The boiler room was now clouding up with steam from the water used to wet down the furnaces. In the dim light of their own private Turkish bath, the men worked on … vague shapes moving about through the mist.

Then Shepherd, hurrying across the room, fell into the manhole and broke his leg. Harvey, Barrett, and Fireman George Kemish rushed over. They lifted him up and carried him to the pump room, a closed-off space at one end of the boiler room.

No time to do more than make him comfortable … then back into the clouds of steam. Soon orders came down from the bridge for all hands to report to boat stations. As the men went up, Shepherd still lay in the pump room; Barrett and Harvey kept working with the valves. Another 15 minutes and both men were beginning to cheer up—the room was still dry, the rhythm of the pumps was fast and smooth.

Suddenly the sea came roaring through the space between the boilers at the forward end of the room. The whole bulkhead between Nos. 5 and 6 collapsed.

Harvey shouted to Barrett to make for the escape ladder. Barrett scrambled up, the foam surging around his feet. Harvey himself turned toward the pump room where Shepherd lay. He was still heading there when he disappeared under the torrent of rising water.

The silence in the Marconi shack was broken only by the rasping spark of the wireless, as Phillips rapped out his call for help and took down the answers that bounced back. Bride was still struggling into his clothes, between dashes to the bridge.

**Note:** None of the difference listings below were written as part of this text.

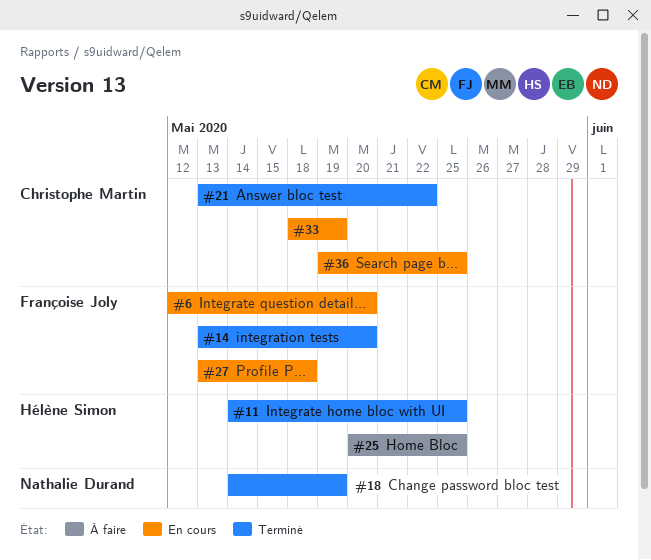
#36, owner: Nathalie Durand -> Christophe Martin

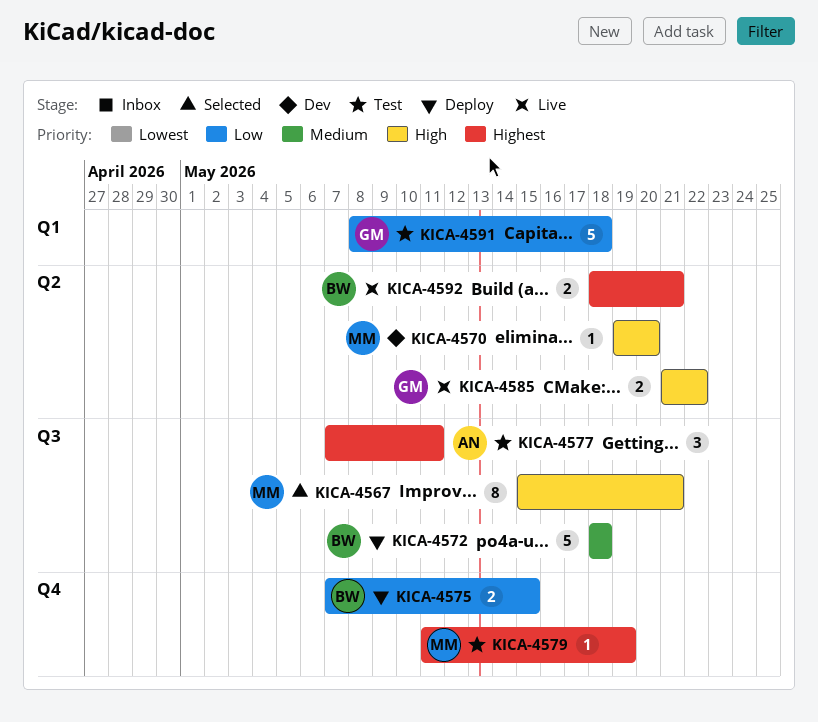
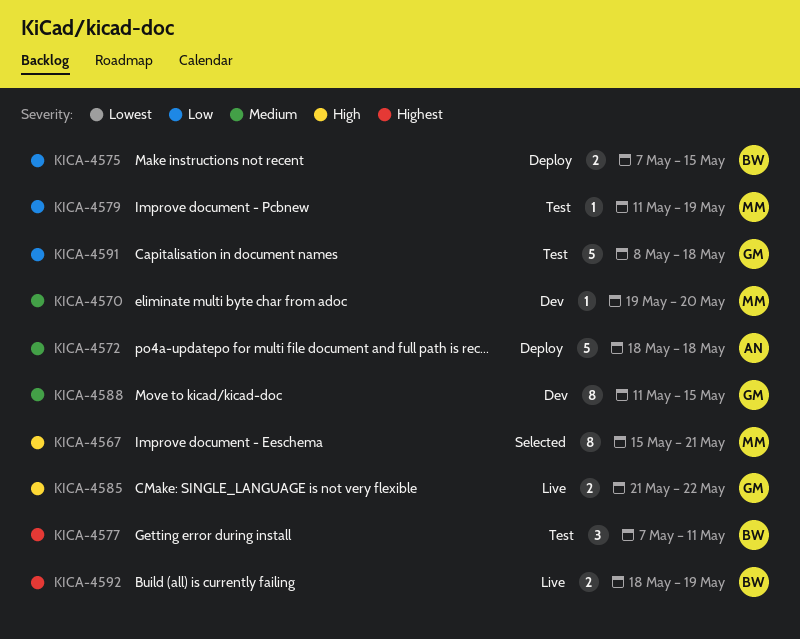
KICA-4570, priority: High -> Medium
KICA-4572, owner: BW -> AN
KICA-4577, owner: AN -> BW
KICA-4579, priority: Highest -> Low
KICA-4588: none -> present
KICA-4592, due: May 21 -> May 19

So far the news was encouraging. First to reply was the North German Lloyd steamer
Frankfort.
At 12:18 she sent a crisp “OK … Stand by”—but no position. In another minute acknowledgments were pouring in—the Canadian Pacific’s
Mt. Temple

 
the Allan liner
Virginian
… the Russian tramp
Burma.

The night crackled with signals. Ships out of direct contact got the word from those within range … The news spread in ever-widening circles. Cape Race heard it directly and relayed it inland. On the roof of Wanamaker’s department store in New York, a young wireless operator named David Sarnoff caught a faint signal and also passed it on. The whole world was snapping to agonized attention.

Close at hand, the Cunarder
Carpathia
steamed southward in complete ignorance. Her single wireless operator, Harold Thomas Cottam, was on the bridge when Phillips sent his CQD. Now Cottam was back at his set and thought he’d be helpful. Did the
Titanic
know, he casually asked, that there were some private messages waiting for her from Cape Race?

It was 12:25 when Phillips tapped back an answer that brushed aside the
Carpathia
’s courteous gesture: “Come at once. We have struck a berg. It’s a CQD, old man. Position 41.46 N 50.14 W.”

A moment of appalled silence … then Cottam asked whether to tell his Captain. Phillips: “Yes, quick.” Another five minutes and welcome news—the
Carpathia
was only 58 miles away and “coming hard.”

At 12:34 it was the
Frankfort
again—she was 150 miles away. Phillips asked, “Are you coming to our assistance?”
Frankfort:
“What is the matter with you?” Phillips: “Tell your captain to come to our help. We are on the ice.”

Captain Smith now dropped into the shack for a firsthand picture. The
Olympic,
the
Titanic
’s huge sister ship, was just chiming in. She was 500 miles away; but her set was powerful, she could handle a major rescue job, and there was a strong bond between the two liners. Phillips kept in close touch, while urging on the ships that were nearer.